Scalene strengthening: debated community approach
Community-derivedAnecdotal / caution
The MSK Neurology / Kjetil Larsen approach is the most-referenced named protocol in the dataset. That makes it a notable community resource, not a formal guideline or universally accepted PT authority. Its core idea is that some patients may do better with carefully dosed scalene loading than with aggressive stretching.
This remains a debated area. Some PTs may avoid direct scalene loading, some may use it in very selected presentations, and others may prioritize scapular, ribcage, breathing, or activity-modification work first. The right choice depends on symptom irritability, compression site, and clinical judgment.
Do not treat this as a default exercise
Scalene loading is easy to overdo. If it is used at all, it should start below the flare threshold, progress slowly, and stop if symptoms linger or travel down the arm. Avoid starting it during an acute flare unless a clinician specifically tells you otherwise.
Full protocol reference
The specific progression, imagery, and full exercise library are maintained at mskneurology.com. It is a widely shared patient/community resource for conservative TOS ideas, but it should be weighed alongside mainstream clinical evaluation and PT judgment.
Sleep, ergonomics, and daily load
Community-derivedPractical tool
Exercise work happens once a day. The other 23 hours — how you sleep, sit, type, and carry things — determine whether that work sticks or gets undone.
Sleep
- MedCline pillow (body pillow + wedge with arm cutout) is cited by multiple community members as the single best sleep upgrade.
- Sleep on the non-affected side with the affected arm supported forward, not compressed underneath.
- Avoid sleeping on your back with arms overhead — classic position for reproducing symptoms at night.
Workstation
- Arm rests — keep shoulders supported and slightly elevated, not hanging.

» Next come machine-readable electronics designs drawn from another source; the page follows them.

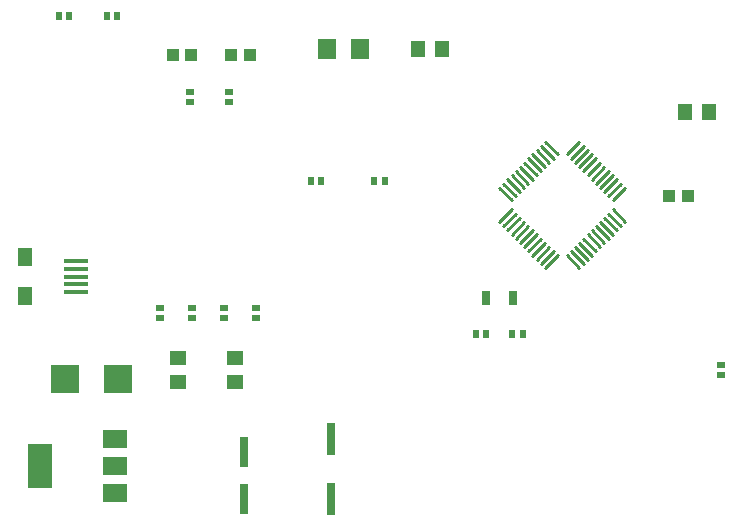
<source format=gtp>
G04 ---------------------------- Layer name :TOP PASTER LAYER*
G04 EasyEDA v5.5.14, Mon, 18 Jun 2018 23:09:04 GMT*
G04 84bf75b42abb48d08708263c728ca580*
G04 Gerber Generator version 0.2*
G04 Scale: 100 percent, Rotated: No, Reflected: No *
G04 Dimensions in inches *
G04 leading zeros omitted , absolute positions ,2 integer and 4 decimal *
%FSLAX24Y24*%
%MOIN*%
G90*
G70D02*

%ADD12C,0.011024*%
%ADD14R,0.039370X0.043307*%
%ADD15R,0.078740X0.017716*%
%ADD16R,0.047240X0.062992*%
%ADD17R,0.094500X0.094500*%
%ADD18R,0.025590X0.023620*%
%ADD19R,0.023620X0.025590*%
%ADD20R,0.031496X0.047240*%
%ADD21R,0.031496X0.098425*%
%ADD22R,0.063000X0.070900*%
%ADD23R,0.057870X0.045670*%
%ADD24R,0.045670X0.057870*%
%ADD25R,0.031496X0.110236*%
%ADD26R,0.078740X0.149606*%
%ADD27R,0.078740X0.059055*%

%LPD*%
G54D12*
G01X16187Y9926D02*
G01X16610Y10349D01*
G01X16327Y9786D02*
G01X16750Y10209D01*
G01X16466Y9647D02*
G01X16889Y10070D01*
G01X16605Y9508D02*
G01X17028Y9931D01*
G01X16744Y9369D02*
G01X17167Y9792D01*
G01X16883Y9230D02*
G01X17306Y9653D01*
G01X17023Y9091D02*
G01X17446Y9514D01*
G01X17162Y8951D02*
G01X17585Y9374D01*
G01X17301Y8812D02*
G01X17724Y9235D01*
G01X17440Y8673D02*
G01X17863Y9096D01*
G01X17579Y8534D02*
G01X18002Y8957D01*
G01X17719Y8395D02*
G01X18142Y8818D01*
G01X18442Y8818D02*
G01X18865Y8395D01*
G01X18582Y8957D02*
G01X19005Y8534D01*
G01X18721Y9096D02*
G01X19144Y8673D01*
G01X18860Y9235D02*
G01X19283Y8812D01*
G01X18999Y9374D02*
G01X19422Y8951D01*
G01X19138Y9514D02*
G01X19561Y9091D01*
G01X19278Y9653D02*
G01X19701Y9230D01*
G01X19417Y9792D02*
G01X19840Y9369D01*
G01X19556Y9931D02*
G01X19979Y9508D01*
G01X19695Y10070D02*
G01X20118Y9647D01*
G01X19834Y10209D02*
G01X20257Y9786D01*
G01X19974Y10349D02*
G01X20397Y9926D01*
G01X19974Y10649D02*
G01X20397Y11072D01*
G01X19834Y10789D02*
G01X20257Y11212D01*
G01X19695Y10928D02*
G01X20118Y11351D01*
G01X19556Y11067D02*
G01X19979Y11490D01*
G01X19417Y11206D02*
G01X19840Y11629D01*
G01X19278Y11345D02*
G01X19701Y11768D01*
G01X19138Y11485D02*
G01X19561Y11908D01*
G01X18999Y11624D02*
G01X19422Y12047D01*
G01X18860Y11763D02*
G01X19283Y12186D01*
G01X18721Y11902D02*
G01X19144Y12325D01*
G01X18582Y12041D02*
G01X19005Y12464D01*
G01X18442Y12181D02*
G01X18865Y12604D01*
G01X17719Y12604D02*
G01X18142Y12181D01*
G01X17579Y12464D02*
G01X18002Y12041D01*
G01X17440Y12325D02*
G01X17863Y11902D01*
G01X17301Y12186D02*
G01X17724Y11763D01*
G01X17162Y12047D02*
G01X17585Y11624D01*
G01X17023Y11908D02*
G01X17446Y11485D01*
G01X16883Y11768D02*
G01X17306Y11345D01*
G01X16744Y11629D02*
G01X17167Y11206D01*
G01X16605Y11490D02*
G01X17028Y11067D01*
G01X16466Y11351D02*
G01X16889Y10928D01*
G01X16327Y11212D02*
G01X16750Y10789D01*
G01X16187Y11072D02*
G01X16610Y10649D01*
G54D14*
G01X7894Y15500D03*
G01X7264Y15500D03*
G54D15*
G01X2075Y7592D03*
G01X2075Y7848D03*
G01X2075Y8104D03*
G01X2075Y8359D03*
G01X2075Y8615D03*
G54D16*
G01X378Y7471D03*
G01X384Y8762D03*
G54D17*
G01X3469Y4700D03*
G01X1730Y4700D03*
G54D18*
G01X4900Y7069D03*
G01X4900Y6736D03*
G01X7033Y7069D03*
G01X7033Y6736D03*
G01X8100Y7069D03*
G01X8100Y6736D03*
G54D19*
G01X12369Y11300D03*
G01X12035Y11300D03*
G01X9930Y11300D03*
G01X10264Y11300D03*
G01X15430Y6200D03*
G01X15764Y6200D03*
G01X16969Y6200D03*
G01X16635Y6200D03*
G54D20*
G01X15746Y7396D03*
G01X16657Y7396D03*
G54D21*
G01X7701Y700D03*
G01X7701Y2250D03*
G54D14*
G01X5306Y15499D03*
G01X5935Y15499D03*
G54D22*
G01X10450Y15700D03*
G01X11550Y15700D03*
G54D14*
G01X22493Y10800D03*
G01X21864Y10800D03*
G54D18*
G01X5900Y14269D03*
G01X5900Y13936D03*
G01X5966Y7069D03*
G01X5966Y6736D03*
G01X7200Y14269D03*
G01X7200Y13936D03*
G54D23*
G01X5500Y5399D03*
G01X5500Y4599D03*
G01X7400Y5399D03*
G01X7400Y4599D03*
G54D19*
G01X3130Y16800D03*
G01X3463Y16800D03*
G01X1530Y16800D03*
G01X1863Y16800D03*
G54D24*
G01X14300Y15700D03*
G01X13500Y15700D03*
G01X22400Y13599D03*
G01X23200Y13599D03*
G54D25*
G01X10601Y2700D03*
G01X10601Y700D03*
G54D18*
G01X23600Y5169D03*
G01X23600Y4836D03*
G54D26*
G01X900Y1800D03*
G54D27*
G01X3380Y1800D03*
G01X3380Y2705D03*
G01X3380Y894D03*
M00*
M02*

</source>
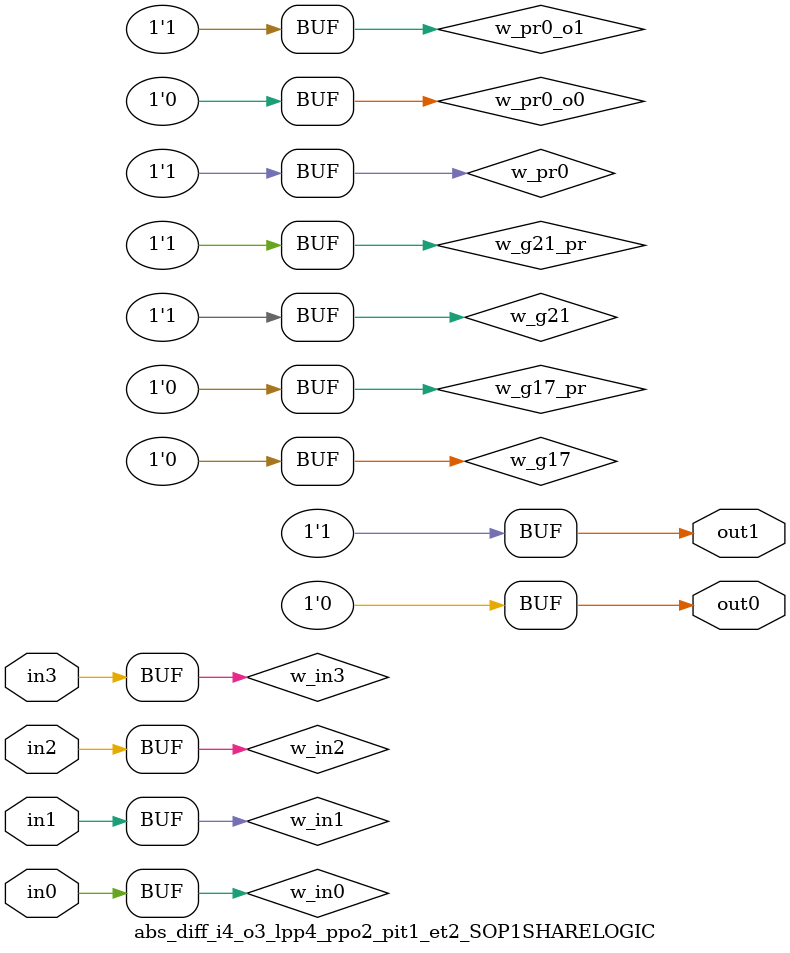
<source format=v>
module abs_diff_i4_o3_lpp4_ppo2_pit1_et2_SOP1SHARELOGIC (in0, in1, in2, in3, out0, out1);
// declaring inputs
input in0,  in1,  in2,  in3;
// declaring outputs
output out0,  out1;
// JSON model input
wire w_in3, w_in2, w_in1, w_in0;
// JSON model output
wire w_g17, w_g21;
//json model
wire w_g17_pr, w_g21_pr, w_pr0_o0, w_pr0_o1, w_pr0;
// JSON model input assign
assign w_in3 = in3;
assign w_in2 = in2;
assign w_in1 = in1;
assign w_in0 = in0;

//json model assigns (approximated Shared/XPAT part)
//assign literals to products
assign w_pr0 = 1;
//if a product has literals and if the product is being "activated" for that output
assign w_pr0_o0 = w_pr0 & 0;
assign w_pr0_o1 = w_pr0 & 1;
//compose an output with corresponding products (OR)
assign w_g17 = w_pr0_o0;
assign w_g21 = w_pr0_o1;
//if an output has products and if it is part of the JSON model
assign w_g17_pr = w_g17 & 0;
assign w_g21_pr = w_g21 & 1;
// output assigns
assign out0 = w_g17_pr;
assign out1 = w_g21_pr;
endmodule
</source>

- Split keyboard and vertical mouse — reduces the internal rotation and forward reach that tightens pec minor.
- Monitor at eye level — forward head posture crushes the thoracic outlet; look forward, not down.
- Voice-to-text — multiple community members switch to dictation to reduce arm load; macOS and iOS have usable dictation built in.
- Timer-based movement breaks — every 30–45 minutes, stand, reset posture, do 30 seconds of active mobility.
Daily load
- Backpacks, not shoulder bags — and loaded on both straps, not one.
- Carry groceries in a cart or split between both arms; avoid single heavy load on the affected side.
- Heat helps nerve pain specifically — hot baths, heating pads on the neck/shoulder region.
- Ice at night helps some users; others find it aggravating. Experiment.
A realistic timeline
Community-derivedPractical tool
Conservative nTOS treatment is usually a months-to-years process, not weeks. Expectations matter, but so does reassessment: if a plan is consistently worsening symptoms or not matching the suspected compression pattern, "more time" is not always the answer.
Flares are normal
Recovery is not linear. Expect occasional flares — after overuse, stress, illness, or sometimes for no clear reason. A flare is not a failure of the protocol; it's data about your current tolerance. Back off, recover, and return to the work.